Simple hysterectomies were equally protective against cervical cancer recurrence post-surgery, with fewer complications than standard treatment options.
A simple hysterectomy has been found to be a viable, effective alternative to a more invasive procedure for women with low-risk, early-stage cervical cancer. The results of the SHAPE (Simple Hysterectomy And PElvic lymphadenectomy) study co-led by Vancouver Coastal Health Research Institute researchers Dr. Janice Kwon and Dr. Lori Brotto show that patients who received the less invasive procedure experienced the same clinical outcomes as those who received a radical hysterectomy.
“These results could have a huge impact on how cervical cancer care is delivered around the world,” says Kwon. “Our findings indicate that the less invasive procedure leads to similar cancer remission rates for female patients.”
Cervical cancer occurs when malignant cells form within cervical tissues located between the vaginal canal and uterus of a woman’s reproductive system.
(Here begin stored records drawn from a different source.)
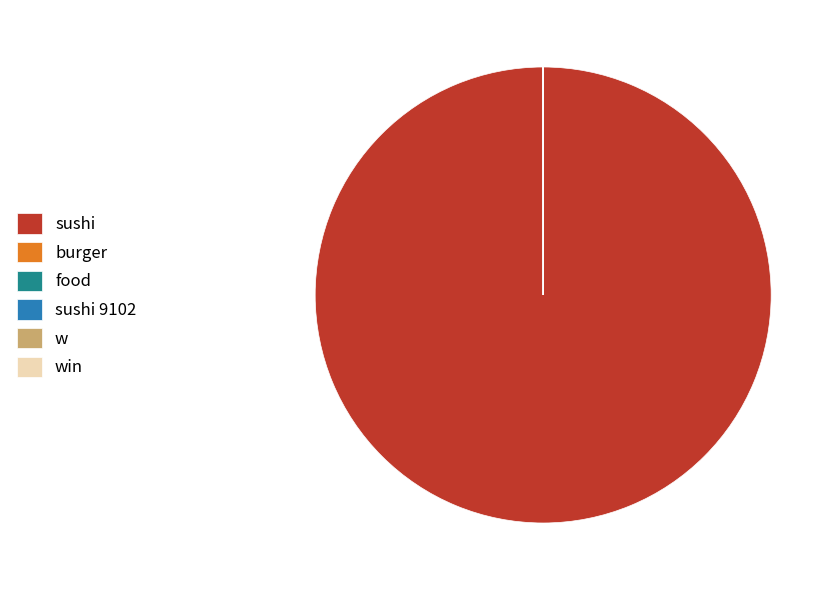

Is it true that sushi is 100% of the pie?

True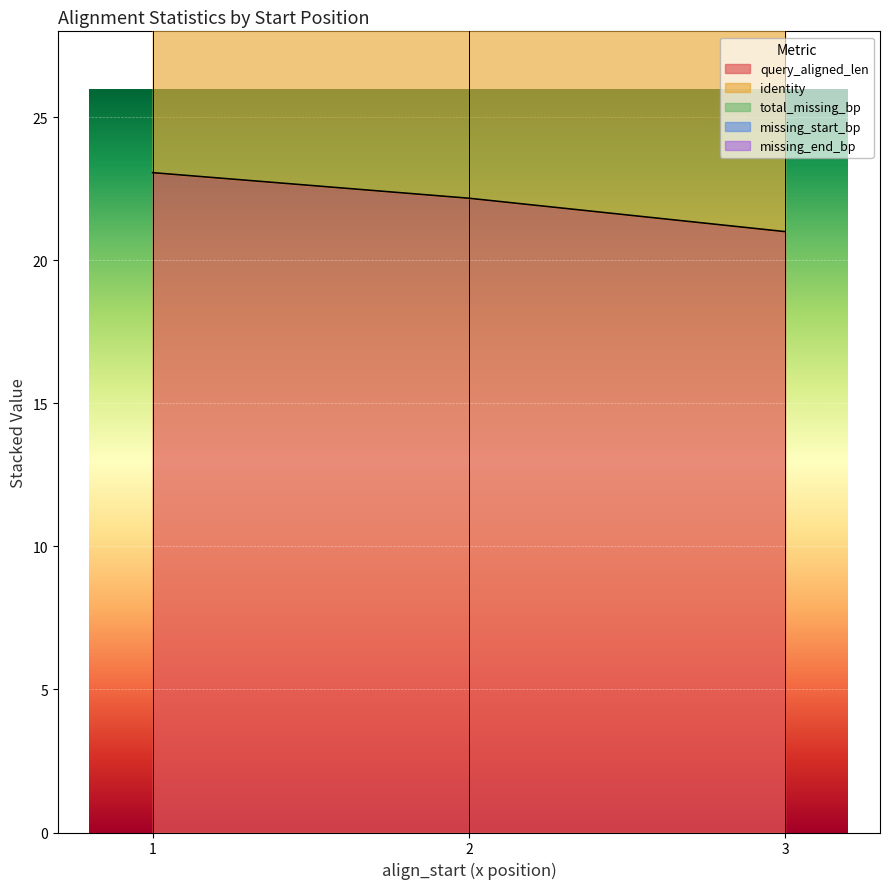

True or false: total_missing_bp and missing_start_bp cross at least once.

False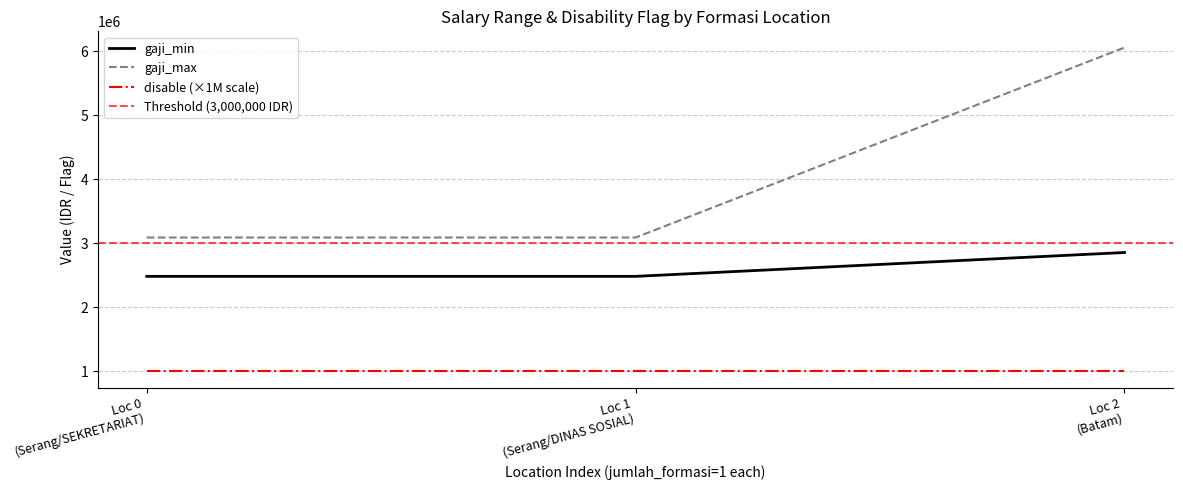

What is the highest value of the gaji_max series?

6061949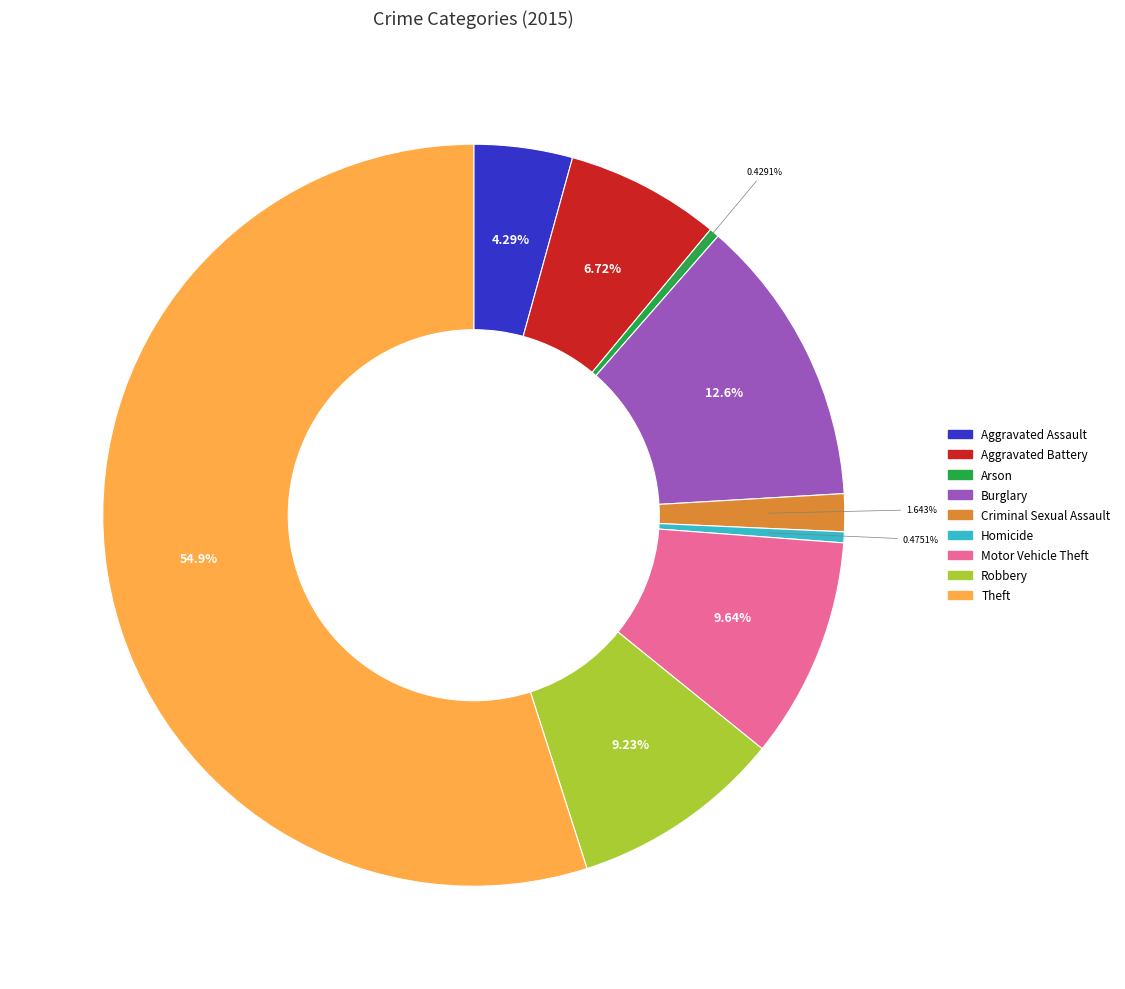

To the nearest percent, what percentage of the pie is Robbery?

9%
Approximately 1,450 Canadian women were diagnosed with cervical cancer in 2022.
“Worldwide, cervical cancer is the fourth most diagnosed cancer and fourth most common cause of cancer death in women.”
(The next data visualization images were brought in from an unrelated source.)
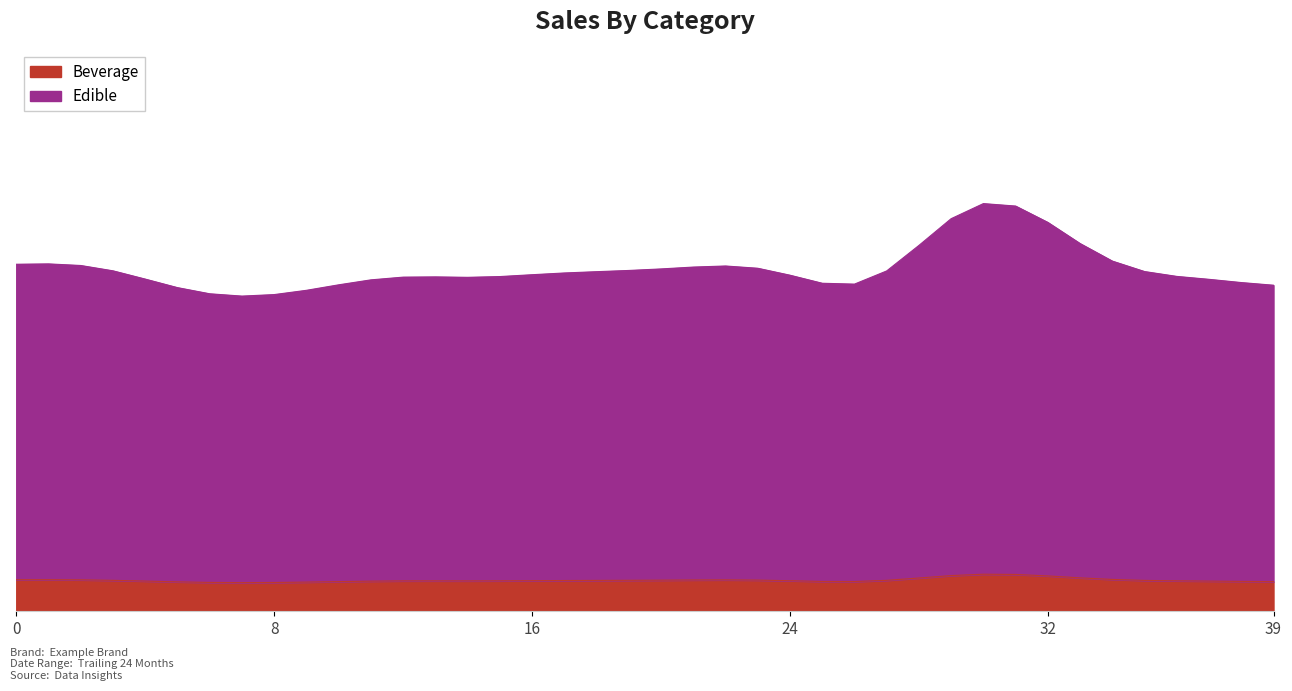

Which category has the lowest value in the Series B series?

27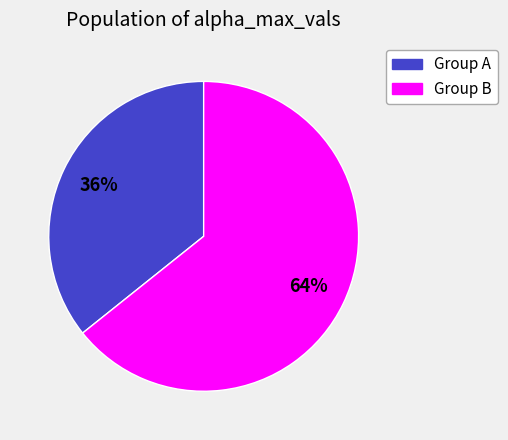

Does any single category account for the majority?

Yes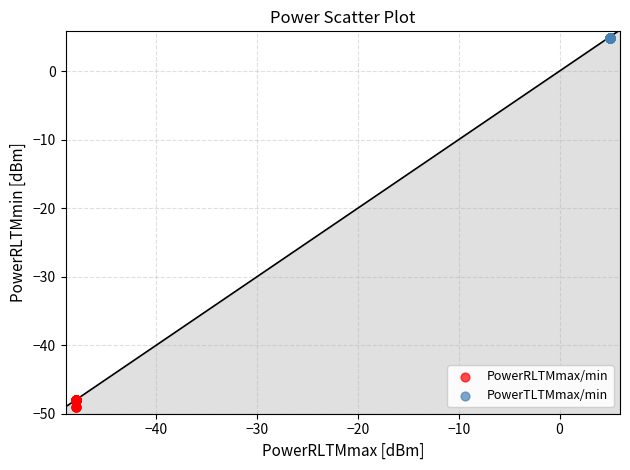

Which series contains the lowest Y value?

PowerRLTMmax/min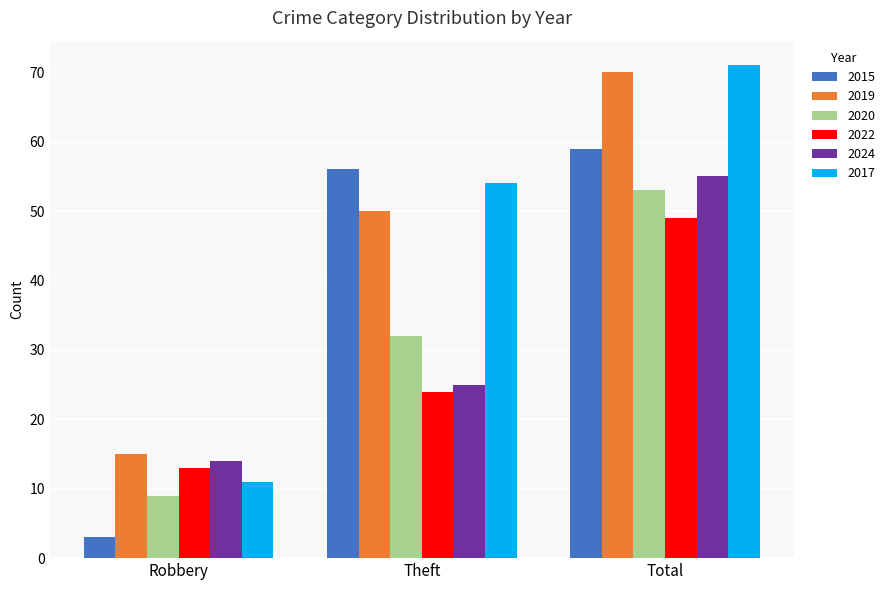

What is the sum of all 2022 values?

86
Previously, radical hysterectomy was often recommended as a first-line treatment for early-stage cervical cancer. Radical hysterectomy involves surgically excising the uterus, cervix, connective tissue around the cervix and upper vaginal area.
In contrast, a simple hysterectomy leaves the surrounding connective tissue and upper vaginal tissues intact. Both procedures also include a pelvic lymph node dissection to remove lymph nodes — clusters of cells responsible for filtering out toxins in the body that can become inundated with cervical cancer cells — to determine if the cancer has spread.
Simple hysterectomy patients experienced fewer urinary complications
Cervical cancer recurrence is most likely within the first two years following surgery, with the relapse rate for individuals with Stage 1 cervical cancer less than 10 percent.
The SHAPE study — part of the Canadian Cancer Trials Group — reviewed three years of data comparing cervical cancer recurrence rates among 700 women aged 24 to 80 with early-stage, low-risk cervical cancer. Around half of the female participants, who were from 12 different countries, were randomly given a simple hysterectomy, while the other half received a radical hysterectomy.
SHAPE found that the cervical cancer recurrence rate among study participants was 2.52 per cent for women who received a simple hysterectomy and 2.17 per cent for women who received a radical hysterectomy — a statistically insignificant 0.35 per cent difference.
Four weeks following surgery, only 0.6 per cent of women who received a simple hysterectomy experienced urinary retention and 4.7 per cent experienced urinary incontinence. In comparison, 9.9 per cent of women who received a radical hysterectomy experienced urinary retention and 11 per cent experienced urinary incontinence.
“Radical hysterectomies drive up health care costs over the short- and long-term because of the higher incidence of complications, such as managing urinary incontinence and retention.”
“Women who receive radical hysterectomy are also more likely to visit health care providers for concerns about sexual dysfunction,” adds Kwon.
In B.C., radical hysterectomy must be performed by a gynecologic surgical oncologist — of which there are only 12 in the province, including Kwon — all of whom are located in either Victoria or Vancouver. This procedure takes at least twice as long as a simple hysterectomy.
“For the thousands of women who may be diagnosed with early-stage cervical cancer, this could allow them to receive a shorter procedure, with fewer complications after surgery,” states Kwon.
While the research team will continue to monitor cervical cancer recurrence, quality of life, costs and other health outcomes of study participants over the coming years, Kwon is confident that the recommendations that emerged from the SHAPE study will likely stand the test of time.
“The data is very robust, given the number of women involved in this clinical trial,” says Kwon. “It clearly positions simple hysterectomy as a preferred first-line treatment for women with low-risk, early-stage cervical cancer.”